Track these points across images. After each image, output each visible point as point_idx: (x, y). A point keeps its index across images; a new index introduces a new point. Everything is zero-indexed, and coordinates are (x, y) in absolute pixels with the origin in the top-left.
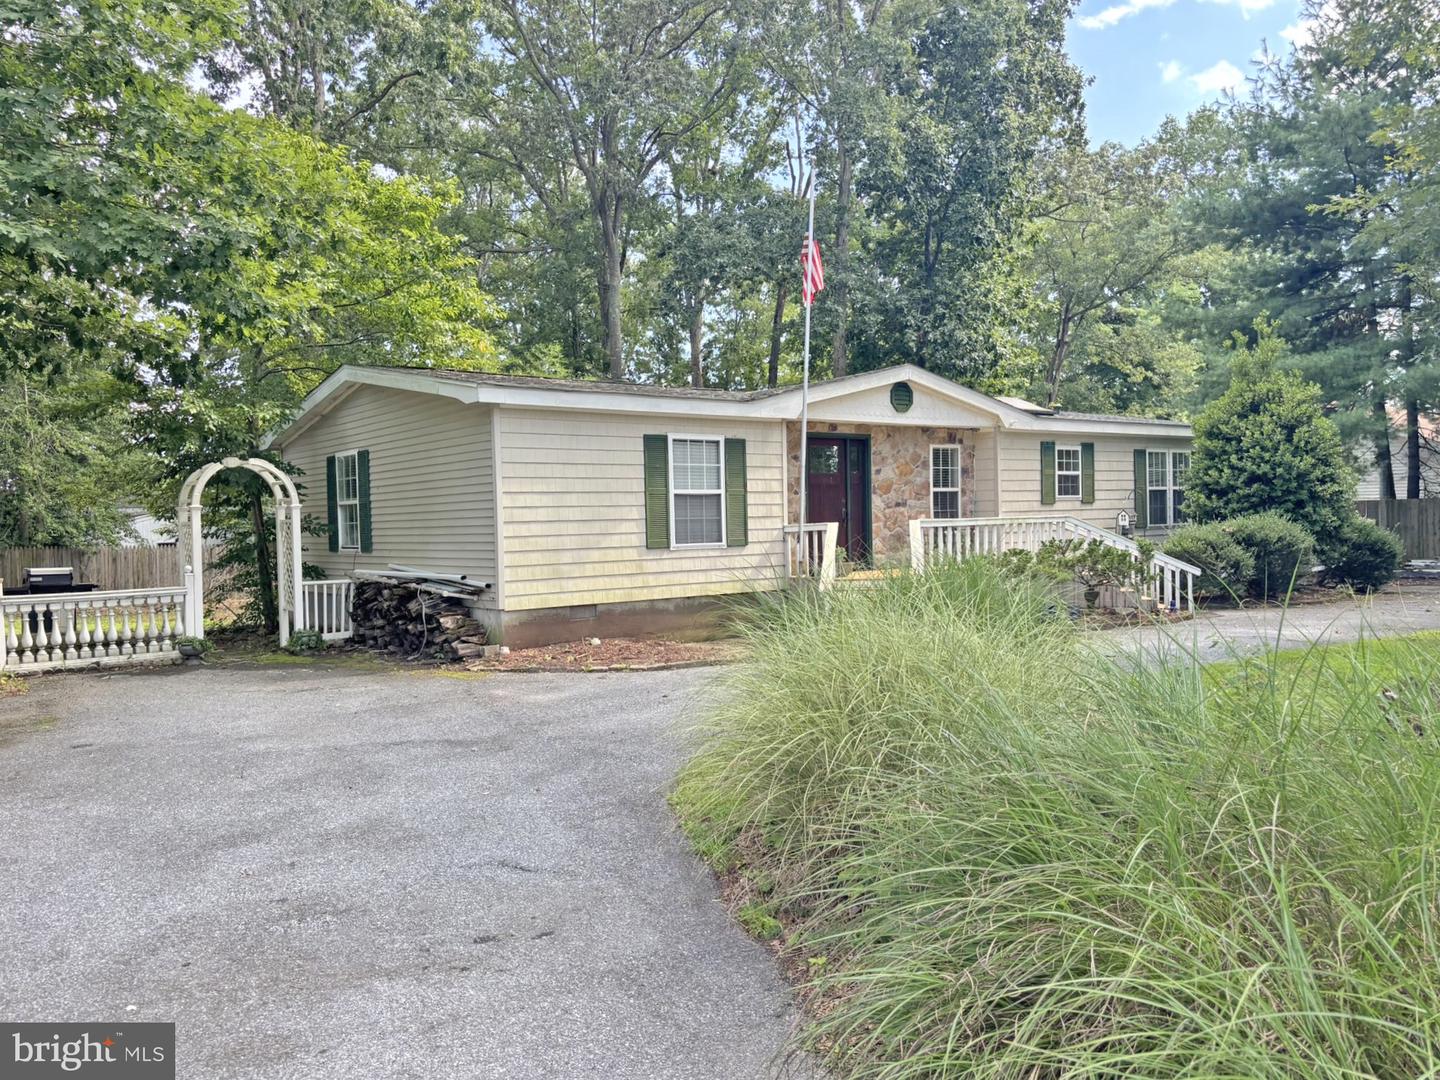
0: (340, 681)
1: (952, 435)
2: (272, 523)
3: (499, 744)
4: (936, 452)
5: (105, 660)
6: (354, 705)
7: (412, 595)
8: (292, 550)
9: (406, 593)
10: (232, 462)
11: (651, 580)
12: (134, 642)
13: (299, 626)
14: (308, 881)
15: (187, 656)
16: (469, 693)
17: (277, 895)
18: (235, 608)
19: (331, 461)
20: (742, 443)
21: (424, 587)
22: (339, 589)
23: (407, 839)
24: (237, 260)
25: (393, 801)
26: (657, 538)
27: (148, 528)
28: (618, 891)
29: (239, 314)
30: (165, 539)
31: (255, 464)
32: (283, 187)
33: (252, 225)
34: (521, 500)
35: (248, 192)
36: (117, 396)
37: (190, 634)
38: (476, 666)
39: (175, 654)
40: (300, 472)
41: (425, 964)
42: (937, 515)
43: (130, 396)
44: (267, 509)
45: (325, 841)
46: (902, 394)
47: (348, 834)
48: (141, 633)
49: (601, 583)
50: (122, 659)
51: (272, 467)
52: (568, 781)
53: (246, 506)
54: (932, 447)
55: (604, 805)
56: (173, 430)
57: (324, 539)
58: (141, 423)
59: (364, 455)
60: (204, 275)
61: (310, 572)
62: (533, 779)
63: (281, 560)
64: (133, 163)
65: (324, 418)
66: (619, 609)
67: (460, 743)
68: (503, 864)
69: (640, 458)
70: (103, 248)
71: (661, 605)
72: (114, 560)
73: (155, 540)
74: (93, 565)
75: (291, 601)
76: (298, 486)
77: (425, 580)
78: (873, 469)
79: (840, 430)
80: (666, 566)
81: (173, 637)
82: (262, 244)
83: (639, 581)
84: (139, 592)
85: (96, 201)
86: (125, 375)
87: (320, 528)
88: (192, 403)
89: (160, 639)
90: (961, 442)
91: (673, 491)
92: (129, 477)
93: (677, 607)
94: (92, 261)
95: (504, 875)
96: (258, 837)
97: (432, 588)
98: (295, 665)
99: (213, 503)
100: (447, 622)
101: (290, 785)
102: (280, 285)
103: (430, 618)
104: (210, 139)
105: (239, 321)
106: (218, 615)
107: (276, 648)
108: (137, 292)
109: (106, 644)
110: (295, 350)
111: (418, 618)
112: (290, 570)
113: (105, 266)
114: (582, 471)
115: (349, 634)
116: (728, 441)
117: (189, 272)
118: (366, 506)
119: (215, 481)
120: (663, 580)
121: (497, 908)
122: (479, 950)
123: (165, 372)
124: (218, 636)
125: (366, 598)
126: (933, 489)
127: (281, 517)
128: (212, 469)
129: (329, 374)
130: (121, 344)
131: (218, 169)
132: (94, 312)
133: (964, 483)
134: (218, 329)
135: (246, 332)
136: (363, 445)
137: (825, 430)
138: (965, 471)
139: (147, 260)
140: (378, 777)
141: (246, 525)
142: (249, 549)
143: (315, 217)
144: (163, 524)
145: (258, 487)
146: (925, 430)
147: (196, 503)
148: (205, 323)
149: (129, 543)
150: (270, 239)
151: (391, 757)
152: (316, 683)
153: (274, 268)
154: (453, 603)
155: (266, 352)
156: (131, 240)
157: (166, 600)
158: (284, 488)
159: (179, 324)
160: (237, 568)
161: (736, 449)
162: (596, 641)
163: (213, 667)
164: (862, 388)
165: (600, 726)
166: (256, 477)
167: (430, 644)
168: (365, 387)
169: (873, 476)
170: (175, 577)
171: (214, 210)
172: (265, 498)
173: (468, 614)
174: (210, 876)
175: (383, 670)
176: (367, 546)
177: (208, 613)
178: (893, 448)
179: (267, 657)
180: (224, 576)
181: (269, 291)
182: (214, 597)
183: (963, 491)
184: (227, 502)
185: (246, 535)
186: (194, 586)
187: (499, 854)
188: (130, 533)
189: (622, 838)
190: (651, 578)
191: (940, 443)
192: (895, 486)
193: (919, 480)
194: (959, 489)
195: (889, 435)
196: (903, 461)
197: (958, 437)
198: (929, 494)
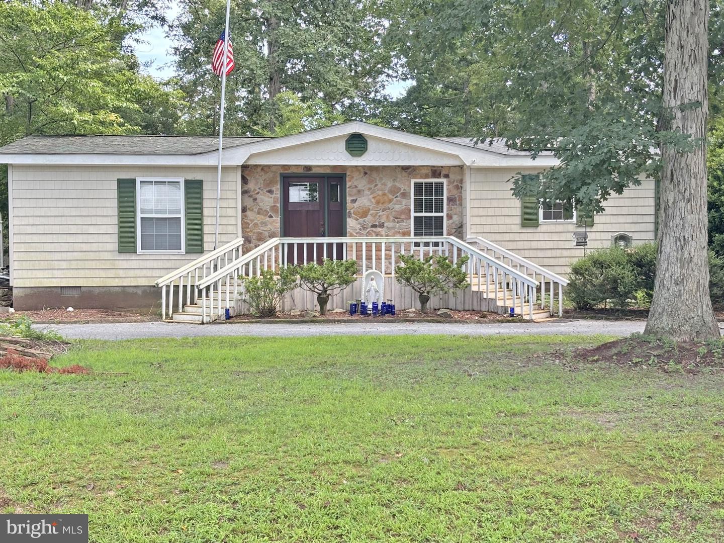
1: (436, 172)
4: (418, 187)
11: (121, 273)
20: (200, 183)
26: (126, 244)
34: (26, 221)
42: (417, 233)
46: (357, 143)
49: (82, 273)
54: (413, 181)
66: (97, 291)
69: (115, 194)
71: (131, 290)
78: (349, 199)
79: (314, 171)
80: (134, 264)
83: (111, 273)
90: (447, 176)
91: (139, 216)
93: (144, 292)
116: (186, 182)
120: (132, 273)
126: (413, 214)
133: (449, 209)
137: (301, 171)
138: (450, 200)
146: (405, 168)
161: (194, 189)
162: (70, 309)
169: (349, 205)
178: (370, 182)
183: (449, 217)
190: (121, 271)
191: (421, 177)
192: (371, 212)
193: (398, 207)
194: (444, 214)
195: (366, 173)
196: (380, 193)
197: (443, 172)
198: (410, 218)
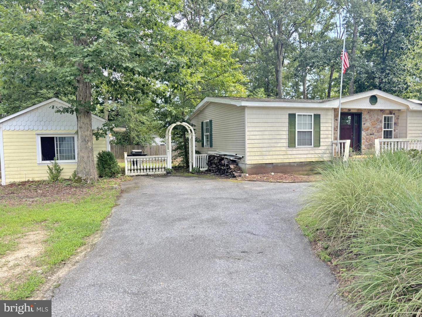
0: (204, 181)
1: (391, 112)
2: (188, 139)
3: (246, 200)
4: (385, 118)
5: (149, 173)
6: (208, 187)
7: (223, 159)
8: (193, 146)
9: (221, 158)
10: (178, 123)
11: (290, 157)
12: (156, 169)
13: (194, 166)
14: (198, 232)
15: (168, 173)
16: (238, 186)
17: (191, 235)
18: (179, 161)
19: (202, 123)
20: (320, 115)
21: (226, 157)
22: (204, 157)
23: (223, 223)
24: (181, 69)
25: (219, 213)
26: (291, 144)
27: (158, 140)
28: (281, 243)
29: (181, 84)
30: (162, 143)
31: (184, 124)
32: (192, 49)
33: (184, 59)
34: (252, 133)
35: (183, 51)
36: (152, 106)
37: (168, 167)
38: (239, 179)
39: (165, 172)
40: (195, 126)
41: (228, 257)
42: (384, 138)
43: (155, 107)
44: (187, 136)
45: (202, 222)
46: (374, 99)
47: (208, 220)
48: (157, 167)
49: (275, 157)
50: (153, 173)
51: (188, 125)
52: (266, 212)
53: (182, 135)
54: (384, 116)
55: (276, 219)
56: (164, 115)
57: (201, 144)
58: (157, 113)
59: (211, 121)
60: (173, 74)
61: (197, 152)
62: (256, 210)
63: (190, 149)
64: (157, 46)
65: (201, 111)
66: (280, 165)
67: (236, 199)
68: (248, 232)
69: (287, 120)
70: (150, 68)
71: (292, 164)
72: (151, 148)
73: (160, 143)
74: (146, 150)
75: (192, 160)
76: (194, 130)
77: (226, 155)
78: (363, 123)
79: (352, 111)
80: (294, 152)
81: (164, 168)
82: (187, 65)
83: (286, 157)
84: (156, 156)
85: (148, 56)
86: (154, 101)
87: (200, 141)
88: (168, 108)
89: (162, 168)
90: (394, 114)
91: (297, 130)
92: (154, 127)
93: (297, 165)
94: (147, 72)
95: (249, 235)
96: (186, 219)
97: (228, 157)
98: (193, 176)
99: (174, 134)
100: (232, 166)
101: (193, 207)
102: (191, 75)
103: (227, 165)
104: (175, 37)
105: (181, 86)
106: (175, 163)
107: (188, 171)
108: (157, 79)
109: (149, 169)
110: (194, 93)
111: (224, 165)
112: (192, 152)
113: (150, 73)
114: (270, 125)
115: (206, 169)
116: (314, 115)
117: (169, 74)
118: (211, 135)
119: (175, 128)
120: (293, 156)
121: (247, 244)
122: (242, 254)
123: (163, 100)
124: (175, 168)
125: (211, 160)
126: (383, 130)
127: (190, 138)
128: (174, 125)
129: (202, 99)
130: (153, 93)
131: (176, 46)
132: (147, 85)
133: (395, 127)
134: (176, 88)
135: (182, 89)
136: (210, 118)
137: (347, 111)
138: (395, 124)
139: (160, 71)
140: (215, 206)
141: (181, 140)
142: (182, 146)
143: (200, 56)
144: (162, 139)
145: (184, 130)
146: (381, 110)
147: (170, 134)
148: (173, 87)
149: (154, 144)
150: (189, 63)
151: (218, 201)
152: (199, 181)
153: (189, 71)
154: (234, 162)
155: (187, 94)
156: (156, 66)
157: (163, 159)
158: (191, 130)
159: (166, 87)
160: (179, 151)
161: (317, 117)
162: (273, 174)
163: (174, 176)
164: (360, 98)
165: (275, 197)
166: (184, 127)
167: (227, 172)
168: (211, 103)
169: (363, 125)
170: (165, 153)
171: (175, 56)
172: (186, 133)
173: (237, 165)
174: (175, 228)
175: (215, 179)
176: (211, 146)
177: (172, 162)
178: (370, 116)
179: (186, 174)
180: (176, 153)
181: (188, 77)
182: (174, 158)
183: (395, 130)
184: (177, 134)
185: (181, 142)
186: (169, 155)
187: (247, 230)
188: (154, 142)
189: (282, 229)
190: (289, 156)
191: (387, 114)
192: (370, 129)
193: (379, 127)
194: (393, 130)
195: (369, 112)
196: (373, 120)
197: (393, 113)
198: (382, 131)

▶ **REQUIREMENT**: Copy the material from its first line through the line holding "10: (232, 462)", with both ends included, and omit the pictures.

▶ **EXERCISE ANSWER**:
Track these points across images. After each image, output each visible point as point_idx: (x, y). A point keeps its index across images; a new index introduces a new point. Everything is zero-indexed, and coordinates are (x, y) in absolute pixels with the origin in the top-left.
0: (340, 681)
1: (952, 435)
2: (272, 523)
3: (499, 744)
4: (936, 452)
5: (105, 660)
6: (354, 705)
7: (412, 595)
8: (292, 550)
9: (406, 593)
10: (232, 462)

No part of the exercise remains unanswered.